Der Historiker Peter Ott führt durch die Zuger Gassen. Er weiss über jedes Gemäuer im Zentrum etwas zu erzählen. Er weiss damit, selbst Alteingesessene in Erstaunen zu versetzen.
Wolfgang Meyer
Peter Ott (vorne) hat in der Zuger Altstadt viel zu erzählen. (Bild: Werner Schelbert (Zug, (28. Juli 2018))

Peter Ott (vorne) hat in der Zuger Altstadt viel zu erzählen. (Bild: Werner Schelbert (Zug, (28. Juli 2018))

Am Samstag (28.Juli 2018) hat Peter Ott einige Interessierte durch die Zuger Altstadt geführt. Und zwar zurück ins 15. Jahrhundert, als in der kleinen Stadt erst rund 400 Menschen lebten. «Neben Städten wie Zürich mit damals etwa fünftausend oder Basel und Genf mit jeweils zehntausend Einwohnern, fiel Zug damals kaum ins Gewicht», erzählt der pensionierte Historiker und Germanist. Vor dem Zytturm lenkt er die Aufmerksamkeit seiner Gäste auf das merkwürdige Wappen über dem Tor: Zwei Löwen halten drei Schilde. Die unteren beiden tragen das Zuger Wappen, der obere einen schwarzen Doppelkopfadler. Darauf thront eine Kaiserkrone. Bis zum Westfälischen Frieden 1648 gehörte die Eidgenossenschaft rein staatsrechtlich betrachtet noch zum Heiligen Römischen Reich deutscher Nation. Der Zuger Stadtführer relativiert jedoch: «Zu sagen hatte der deutsche Kaiser in der Eidgenossenschaft aber schon seit den Nachwehen der Schwabenkriege 1501 nichts mehr.» Das Wappen mit dem Kaiseradler stammt noch aus der Zeit davor.

Ein Schicksalsschlag und eine Strasse durch Gärten

Links weg am Zytturm vorbei führt Ott weiter entlang der damaligen Stadtmauer. Die erste Mauer umfasste die Ober- und Untergasse der ursprünglichen Altstadt und die letzte Häuserzeile direkt am Wasser, deren Abrutsch 1435 bei der Seekatastrophe 60 Menschen den Tod brachte. «Das war damals ein Siebtel der gesamten Bevölkerung. Es war ein schwerer Schlag für Zug.» Familien aus dem Umland mussten eingebürgert werden, um die entstandenen Lücken in der Gesellschaft füllen zu können. Als die damalige Stadtmauer obsolet wurde, baute man von aussen an die Mauern an, sodass sie jetzt zwischen den Häusern der oberen Altstadt und der Grabenstrasse verborgen liegt. Da wo heute die Grabenstrasse verläuft, war früher der Stadtgraben, in dem verschiedene Anwohner ihre Gärten hatten. Der Durchbruch der Schwanengasse zur Grabenstrasse wurde auch erst spät erstellt. Man riss die Mauer neben dem Schatzturm nieder und öffnete die Altstadt. Im damaligen Schatzturm wurden die Reichtümer der Zuger gelagert. Geld, Gold und Dokumente liegen heute wo anders. Der Turm beherbergt heute das Stadtarchiv. Die neue Gasse führt vorbei an der Ankenwaage. «Hier wurde Käse, Milch und Butter – eben Anke – gelagert und verkauft. Daher der Name.»
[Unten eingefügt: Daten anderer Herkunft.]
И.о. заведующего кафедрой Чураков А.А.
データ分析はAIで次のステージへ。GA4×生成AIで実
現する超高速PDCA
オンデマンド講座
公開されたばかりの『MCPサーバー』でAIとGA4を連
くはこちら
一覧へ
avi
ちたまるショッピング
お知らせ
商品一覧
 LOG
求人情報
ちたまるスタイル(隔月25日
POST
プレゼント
Auch das umliegende Land hat wesentliche Veränderungen durchgemacht, erzählt Ott und fügt an: «Vor 1592 Stand das Wasser des Zugersees rund zweieinhalb Meter höher als heute.» Das Gebiet der heutigen Baarerstrasse wurde häufig überschwemmt und der Saumweg, die damalige Hauptachse zwischen Baar und Zug, verlief einige hundert Meter östlich in Hanglage. In einem für die damaligen Kenntnisse im Wasserbau gewagten Unterfangen wurde das Flussbett der Chamer Lorze. Damit ist der Seespiegel abgesenkt worden, um die Überschwemmung von Transportwegen zu verhindern und neues Land zu gewinnen.
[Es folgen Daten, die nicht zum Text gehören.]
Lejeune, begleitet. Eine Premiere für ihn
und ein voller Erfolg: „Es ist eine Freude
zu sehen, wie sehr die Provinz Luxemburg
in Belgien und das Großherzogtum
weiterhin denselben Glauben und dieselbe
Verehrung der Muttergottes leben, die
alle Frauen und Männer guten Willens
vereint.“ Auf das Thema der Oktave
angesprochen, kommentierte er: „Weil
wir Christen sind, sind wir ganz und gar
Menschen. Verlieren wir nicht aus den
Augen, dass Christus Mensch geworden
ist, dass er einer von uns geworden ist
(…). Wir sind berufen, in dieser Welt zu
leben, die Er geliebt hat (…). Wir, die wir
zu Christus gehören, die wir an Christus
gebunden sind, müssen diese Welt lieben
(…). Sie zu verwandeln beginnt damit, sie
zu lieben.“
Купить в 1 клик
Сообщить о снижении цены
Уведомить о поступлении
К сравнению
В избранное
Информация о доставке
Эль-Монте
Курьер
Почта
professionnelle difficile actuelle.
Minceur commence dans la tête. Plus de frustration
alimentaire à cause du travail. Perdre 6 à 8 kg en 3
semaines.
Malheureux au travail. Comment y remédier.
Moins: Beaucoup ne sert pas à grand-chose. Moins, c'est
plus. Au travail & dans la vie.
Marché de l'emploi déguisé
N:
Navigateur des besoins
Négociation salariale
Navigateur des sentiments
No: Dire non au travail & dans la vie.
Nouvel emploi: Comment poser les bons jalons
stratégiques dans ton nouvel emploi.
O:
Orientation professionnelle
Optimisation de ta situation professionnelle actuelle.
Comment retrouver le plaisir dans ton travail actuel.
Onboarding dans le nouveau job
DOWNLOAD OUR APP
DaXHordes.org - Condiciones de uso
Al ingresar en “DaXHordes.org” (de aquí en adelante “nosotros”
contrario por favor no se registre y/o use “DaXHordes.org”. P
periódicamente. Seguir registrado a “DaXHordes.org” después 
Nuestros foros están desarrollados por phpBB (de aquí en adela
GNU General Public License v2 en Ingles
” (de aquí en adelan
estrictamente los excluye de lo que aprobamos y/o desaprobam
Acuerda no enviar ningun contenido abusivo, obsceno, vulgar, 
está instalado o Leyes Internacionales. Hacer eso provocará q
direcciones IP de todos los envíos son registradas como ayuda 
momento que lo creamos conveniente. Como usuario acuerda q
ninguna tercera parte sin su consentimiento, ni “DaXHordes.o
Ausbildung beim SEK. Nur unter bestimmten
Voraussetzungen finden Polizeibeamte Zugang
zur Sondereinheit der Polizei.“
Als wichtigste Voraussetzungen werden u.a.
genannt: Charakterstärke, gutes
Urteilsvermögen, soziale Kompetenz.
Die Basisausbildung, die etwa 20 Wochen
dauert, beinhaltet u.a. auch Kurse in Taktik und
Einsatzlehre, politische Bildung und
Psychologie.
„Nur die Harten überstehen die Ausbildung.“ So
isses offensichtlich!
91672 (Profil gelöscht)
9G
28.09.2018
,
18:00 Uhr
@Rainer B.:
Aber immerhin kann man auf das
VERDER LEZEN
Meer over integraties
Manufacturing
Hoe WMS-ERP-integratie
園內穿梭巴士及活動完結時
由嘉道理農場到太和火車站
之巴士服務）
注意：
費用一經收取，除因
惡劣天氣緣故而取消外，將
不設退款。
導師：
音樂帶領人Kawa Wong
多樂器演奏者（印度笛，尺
Auch etymologische Einblicke beschert Ott bei der Führung durch Zuger Gassen. Etwa beim Cheibenturm in der Ecke Seestrasse Fischmarkt: Früher wurde der Turm als Gefängnis verwendet.

«Ein Cheib, das war ursprünglich ein Kadaver, und das Wort wurde als übelste Beleidigung verwendet.» Der Gebrauch des Wortes war strafbar. «Heute ist das Wort derart abgeschwächt, dass wir etwas cheibe glatt nennen oder cheibe tüür.»